Material supplied Block Start

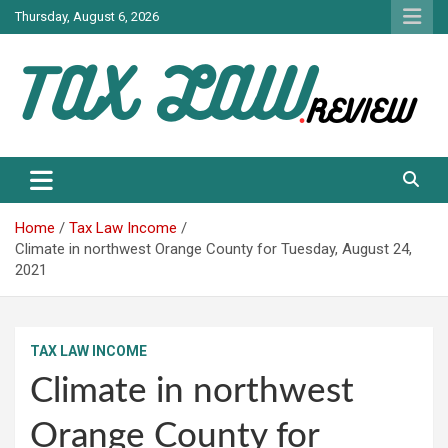
Skip
Thursday, August 6, 2026
to
content
TAX LAW DAILY NEWS
TAX LAW
Home
Tax Law Income
Climate in northwest Orange County for Tuesday, August 24,
2021
TAX LAW INCOME
Climate in northwest
Orange County for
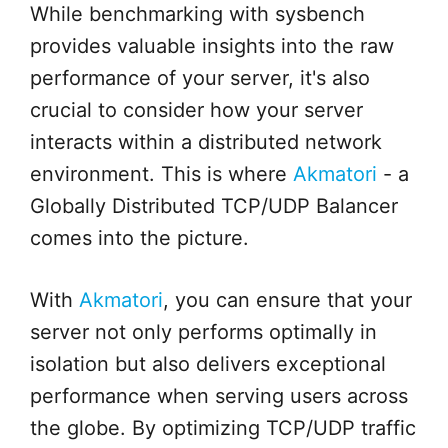
While benchmarking with sysbench
provides valuable insights into the raw
performance of your server, it's also
crucial to consider how your server
interacts within a distributed network
environment. This is where
Akmatori
- a
Globally Distributed TCP/UDP Balancer
comes into the picture.
With
Akmatori
, you can ensure that your
server not only performs optimally in
isolation but also delivers exceptional
performance when serving users across
the globe. By optimizing TCP/UDP traffic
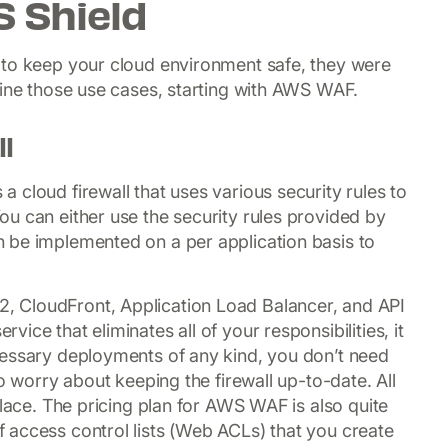
 Shield
 to keep your cloud environment safe, they were
mine those use cases, starting with AWS WAF.
l
 cloud firewall that uses various security rules to
u can either use the security rules provided by
 be implemented on a per application basis to
 CloudFront, Application Load Balancer, and API
ce that eliminates all of your responsibilities, it
cessary deployments of any kind, you don’t need
o worry about keeping the firewall up-to-date. All
place. The pricing plan for AWS WAF is also quite
 access control lists (Web ACLs) that you create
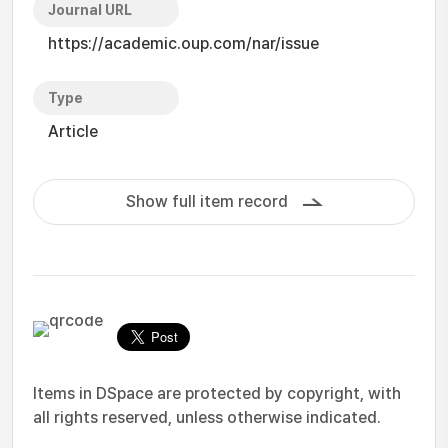
Journal URL
https://academic.oup.com/nar/issue
Type
Article
Show full item record
Items in DSpace are protected by copyright, with
all rights reserved, unless otherwise indicated.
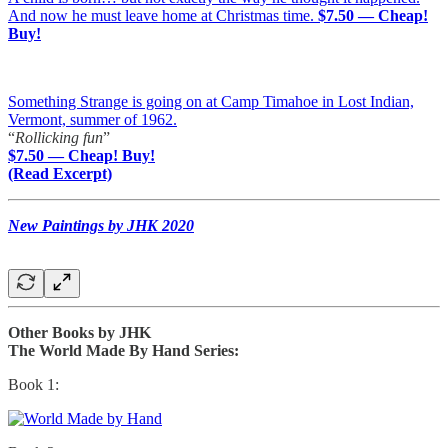
And now he must leave home at Christmas time.
$7.50 — Cheap!
Buy!
Something Strange is going on at Camp Timahoe in Lost Indian,
Vermont, summer of 1962.
“
Rollicking fun
”
$7.50 — Cheap! Buy!
(Read Excerpt)
New Paintings by JHK 2020
Other Books by JHK
The World Made By Hand Series:
Book 1:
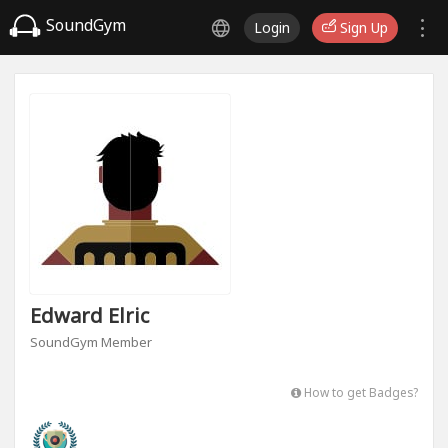
SoundGym
Login
Sign Up
Edward Elric
SoundGym Member
How to get Badges?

Material supplied Block End

> **Directive**:
Write out the data above exactly, minus any images.

> **Written answer**:
Skip
Thursday, August 6, 2026
to
content
TAX LAW DAILY NEWS
TAX LAW
Home
Tax Law Income
Climate in northwest Orange County for Tuesday, August 24,
2021
TAX LAW INCOME
Climate in northwest
Orange County for
While benchmarking with sysbench
provides valuable insights into the raw
performance of your server, it's also
crucial to consider how your server
interacts within a distributed network
environment. This is where
Akmatori
- a
Globally Distributed TCP/UDP Balancer
comes into the picture.
With
Akmatori
, you can ensure that your
server not only performs optimally in
isolation but also delivers exceptional
performance when serving users across
the globe. By optimizing TCP/UDP traffic
 Shield
 to keep your cloud environment safe, they were
mine those use cases, starting with AWS WAF.
l
 cloud firewall that uses various security rules to
u can either use the security rules provided by
 be implemented on a per application basis to
 CloudFront, Application Load Balancer, and API
ce that eliminates all of your responsibilities, it
cessary deployments of any kind, you don’t need
o worry about keeping the firewall up-to-date. All
place. The pricing plan for AWS WAF is also quite
 access control lists (Web ACLs) that you create
Journal URL
https://academic.oup.com/nar/issue
Type
Article
Show full item record
Items in DSpace are protected by copyright, with
all rights reserved, unless otherwise indicated.
And now he must leave home at Christmas time.
$7.50 — Cheap!
Buy!
Something Strange is going on at Camp Timahoe in Lost Indian,
Vermont, summer of 1962.
“
Rollicking fun
”
$7.50 — Cheap! Buy!
(Read Excerpt)
New Paintings by JHK 2020
Other Books by JHK
The World Made By Hand Series:
Book 1:
SoundGym
Login
Sign Up
Edward Elric
SoundGym Member
How to get Badges?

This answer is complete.